Secure any of these nesting sites out of major weather, but somewhere where it can get partial sun (east and southeast-facing work best)
To read more, see the Xerxes Society Save the Stems brochure and their Nests for Native Bees guide, and our own guide for Bee-Friendly Backyards!
Bat Box
Bat house, St. Louis Zoo, St. Louis, Missouri, 2006. Robert Lawton, via Wikimedia Commons, CC-BY SA 2.5
Rating: Intricate, 5 out of 5 Moths
Materials: untreated wood, nails or screws, potentially a saw, measuring tape, sand paper or dremel
Some wildlife houses are for raising babies, others are shelters for sleep, but a bat house can take either role depending on its location! Spring and summer are the times bat houses are most likely to be used, and whether they’re used by nursing mothers raising pups, or bats without pups, depends on the internal temperature. Bat houses in locations that get early sun warm up a house for babies who have been left alone overnight while mother bats hunt.

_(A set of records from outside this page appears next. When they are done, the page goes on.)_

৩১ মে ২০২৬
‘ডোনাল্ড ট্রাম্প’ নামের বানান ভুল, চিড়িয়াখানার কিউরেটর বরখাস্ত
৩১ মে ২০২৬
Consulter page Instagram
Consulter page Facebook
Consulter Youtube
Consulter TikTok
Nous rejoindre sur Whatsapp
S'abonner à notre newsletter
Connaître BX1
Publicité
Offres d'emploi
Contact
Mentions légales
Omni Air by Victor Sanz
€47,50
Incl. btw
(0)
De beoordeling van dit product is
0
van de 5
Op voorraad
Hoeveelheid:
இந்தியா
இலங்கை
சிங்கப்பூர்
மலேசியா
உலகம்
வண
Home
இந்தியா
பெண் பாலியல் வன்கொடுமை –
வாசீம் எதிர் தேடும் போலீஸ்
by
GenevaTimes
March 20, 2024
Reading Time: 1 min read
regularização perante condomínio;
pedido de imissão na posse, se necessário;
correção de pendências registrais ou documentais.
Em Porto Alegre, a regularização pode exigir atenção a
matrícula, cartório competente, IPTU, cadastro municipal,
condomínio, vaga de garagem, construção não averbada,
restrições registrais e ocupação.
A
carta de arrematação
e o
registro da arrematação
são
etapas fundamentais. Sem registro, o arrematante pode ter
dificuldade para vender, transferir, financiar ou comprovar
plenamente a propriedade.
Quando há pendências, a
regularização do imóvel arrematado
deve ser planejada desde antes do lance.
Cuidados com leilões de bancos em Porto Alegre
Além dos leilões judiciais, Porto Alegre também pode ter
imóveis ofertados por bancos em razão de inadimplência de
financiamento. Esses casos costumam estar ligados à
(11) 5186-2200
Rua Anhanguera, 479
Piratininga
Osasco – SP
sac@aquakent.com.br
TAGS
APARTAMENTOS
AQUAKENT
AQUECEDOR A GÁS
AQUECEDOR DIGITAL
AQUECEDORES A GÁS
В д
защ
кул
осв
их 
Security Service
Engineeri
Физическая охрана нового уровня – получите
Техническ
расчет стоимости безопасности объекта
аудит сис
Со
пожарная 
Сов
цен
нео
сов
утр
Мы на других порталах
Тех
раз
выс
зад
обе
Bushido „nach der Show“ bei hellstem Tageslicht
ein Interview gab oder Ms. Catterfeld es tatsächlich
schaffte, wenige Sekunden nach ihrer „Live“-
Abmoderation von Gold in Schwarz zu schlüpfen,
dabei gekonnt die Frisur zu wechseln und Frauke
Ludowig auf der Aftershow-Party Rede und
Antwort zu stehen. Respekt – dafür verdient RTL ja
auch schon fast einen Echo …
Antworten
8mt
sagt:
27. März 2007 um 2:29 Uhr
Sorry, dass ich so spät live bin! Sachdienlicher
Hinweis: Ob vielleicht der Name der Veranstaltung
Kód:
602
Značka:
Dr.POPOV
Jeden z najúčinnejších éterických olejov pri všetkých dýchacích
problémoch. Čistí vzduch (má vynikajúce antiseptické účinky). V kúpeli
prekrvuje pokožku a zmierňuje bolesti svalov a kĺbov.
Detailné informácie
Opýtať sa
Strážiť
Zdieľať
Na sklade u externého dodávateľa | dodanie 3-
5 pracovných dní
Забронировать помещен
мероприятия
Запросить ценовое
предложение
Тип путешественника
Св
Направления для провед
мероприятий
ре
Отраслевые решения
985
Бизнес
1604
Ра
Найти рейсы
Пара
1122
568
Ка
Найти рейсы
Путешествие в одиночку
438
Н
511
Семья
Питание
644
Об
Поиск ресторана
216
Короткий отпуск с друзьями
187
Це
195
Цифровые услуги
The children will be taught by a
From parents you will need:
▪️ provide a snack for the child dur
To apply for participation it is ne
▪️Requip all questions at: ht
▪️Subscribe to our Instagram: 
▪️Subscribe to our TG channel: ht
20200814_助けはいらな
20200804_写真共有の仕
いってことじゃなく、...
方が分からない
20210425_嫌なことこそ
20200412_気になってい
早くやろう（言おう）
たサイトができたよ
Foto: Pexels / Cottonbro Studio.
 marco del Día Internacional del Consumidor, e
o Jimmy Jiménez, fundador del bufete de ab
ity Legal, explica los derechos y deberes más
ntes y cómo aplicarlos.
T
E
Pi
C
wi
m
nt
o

Meanwhile, bats without pups tend to prefer a house that warms up in the evening, as this will allow them to maintain a cool torpor through the day until it is time to exit their roost to hunt.
See the bat house plans here (rocket boxes are especially favored by temperate bats) and Bat Conservation International’s Guidelines here for additional (and useful advice).
When building your bat house:
- Use untreated wood: Bats groom by licking themselves, and may ingest chemicals from treated wood.
- Bat boxes should be tall: Bats prefer roosting in spaces where they can find a wide variety of temperatures and humidities (called microclimates), so their tiny bodies get neither too hot nor too cold.
- The more boxes the better: Multiple locations nearby mean bats can leave for a nearby roost if needed due to predators or temperature needs.
- Attach 10-16 ft from ground to bottom of house: Bats “drop and fly” to leave their roosts, and this gives space to do so.
- Make sure there’s a lip extending from the bottom: This is how bats will enter; bats land on a rough surface and use their thumbs to crawl upwards into their shelters. So, either ensure the lip is roughed up with sandpaper, or use a dremel to carve horizontal grooves to allow them to climb in! Avoid using mesh, as this may detach and trap a roosting bat.
- Make sure the house doesn’t overheat: High heat indexes can cause problems for tiny bats; ensure the location for the house isn’t in direct sunlight for too many hours at a time, or install a sunshade that you can deploy on hot days!